A Chinese construction materials company bought a $75 million Michelangelo.
Michelangelo, Crucifixion, date unknown. Courtesy Yulong- Eco-Materials Ltd., via Global News Wire.
Yulong Eco-Materials Ltd., a bricks and concrete manufacturer in China’s Henan province, saw its shares jump 47% last week after it acquired a Michelangelo painting for $75 million. The company, which on Friday announced it’s changing its name to Millennium Fine Art Limited, plans to offer 7.5 million restricted shares in the painting, Crucifixion, with each share valued at $10.
In a statement, Yulong Eco-Materials chairman Daniel McKinney, an entrepreneur with experience in the mining industry, said:
We like our business model of acquiring, accumulating, and promoting fine art masterpieces. While the various stock, oil, and other commodity markets ride the rollercoaster, fine art just keeps appreciating.
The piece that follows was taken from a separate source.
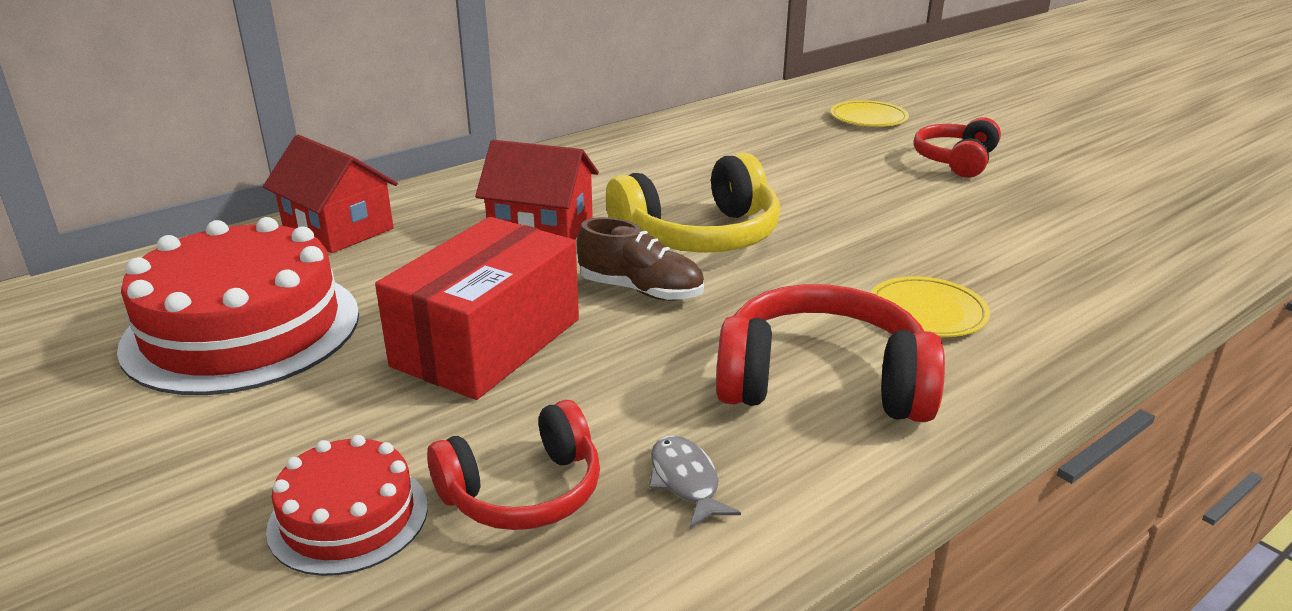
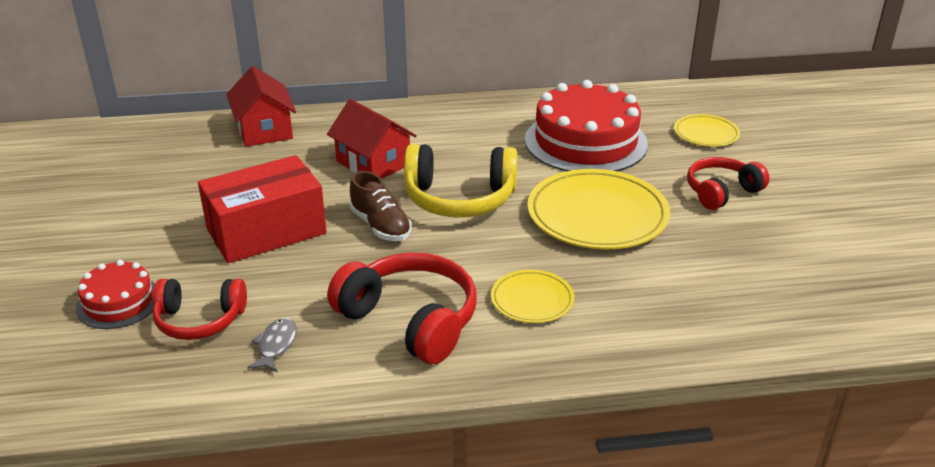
camera: 30 degrees right, 5 degrees up
red cake [117,217,359,395] -> red cake moved to [525,80,648,171]
none -> yellow plate [527,169,670,249]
The company says its pivot from bricks toward blockbuster artworks and luxury goods—it was also behind the $50-million acquisition of the 61,500-carat gem known as the “Millennium Sapphire” this summer—means that “the general public can have fractionalized ownership of a collection of extremely valuable art treasures that until now have been restricted to billionaires, museums, and royalty.” The company intends to promote these rare objects (and, in doing so, increase their value) through “exhibitions and media exposure.” In the case of the Millennium Sapphire, this will allegedly include a touring museum exhibition, a documentary, and cameos “in a number of feature films.”
A press release put out by Yulong Eco-Materials claims that the seller of Michelangelo’s Crucifixion is a man named Ridgway Mitchell Smith, who we’re told is a descendant of the Medici family. (Such claims are dubious—his only trace online is a Yelp review of a now-shuttered San Francisco antique store.) The $75 million private deal between Smith and the company is far higher than any price for a work by Michelangelo achieved at auction. In 2000, at Christie’s Old Master Drawings sale in London, the drawing The Risen Christ sold for $12.3 million.